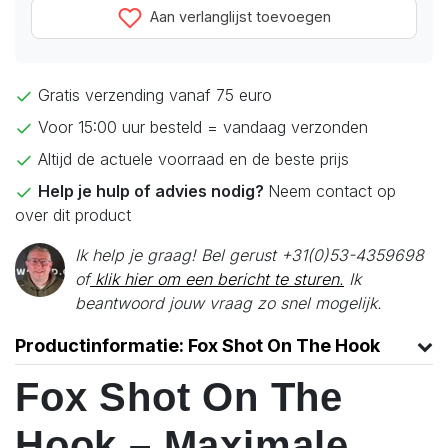
Aan verlanglijst toevoegen
Gratis verzending vanaf 75 euro
Voor 15:00 uur besteld = vandaag verzonden
Altijd de actuele voorraad en de beste prijs
Help je hulp of advies nodig?
Neem contact op
over dit product
Ik help je graag! Bel gerust +31(0)53-4359698
of
klik hier om een bericht te sturen.
Ik
beantwoord jouw vraag zo snel mogelijk.
Productinformatie: Fox Shot On The Hook
Fox Shot On The
Hook – Maximale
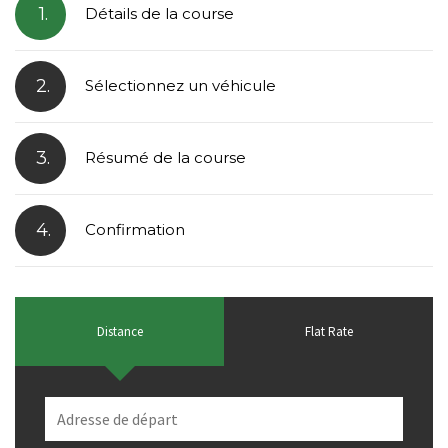
1.
Détails de la course
2.
Sélectionnez un véhicule
3.
Résumé de la course
4.
Confirmation
Distance
Flat Rate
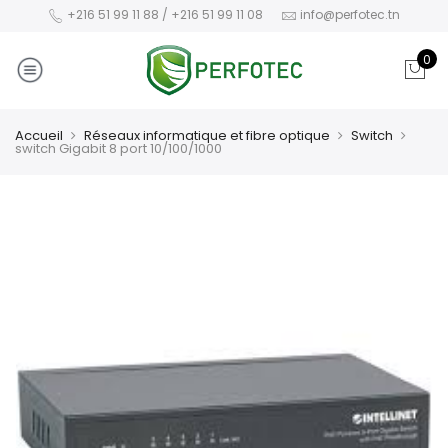
+216 51 99 11 88 / +216 51 99 11 08
info@perfotec.tn
0
Accueil
Réseaux informatique et fibre optique
Switch
switch Gigabit 8 port 10/100/1000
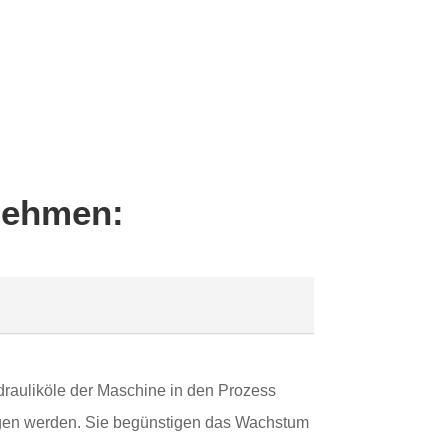
rnehmen:
rauliköle der Maschine in den Prozess
agen werden. Sie begünstigen das Wachstum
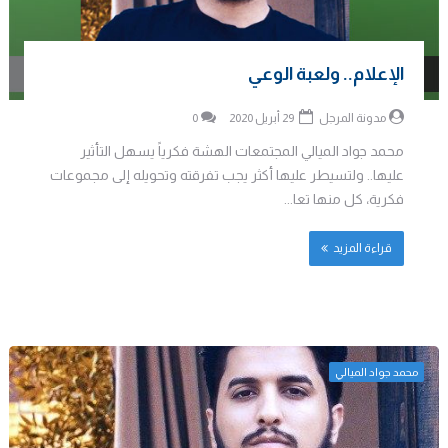
الإعلام.. ولعبة الوعي
مدونة المرجل
29 أبريل 2020
0
محمد جواد الميالي المجتمعات الهشة فكرياً يسهل التأثير
عليها.. ولتسيطر عليها أكثر يجب تفرقته وتحويله إلى مجموعات
فكرية، كل منها تعا...
قراءة المزيد
محمد جواد الميالي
----------
- [To-do item]
What belongs in the answer is each line of the data that has the word "course".

- [Written solution]
Détails de la course
Résumé de la course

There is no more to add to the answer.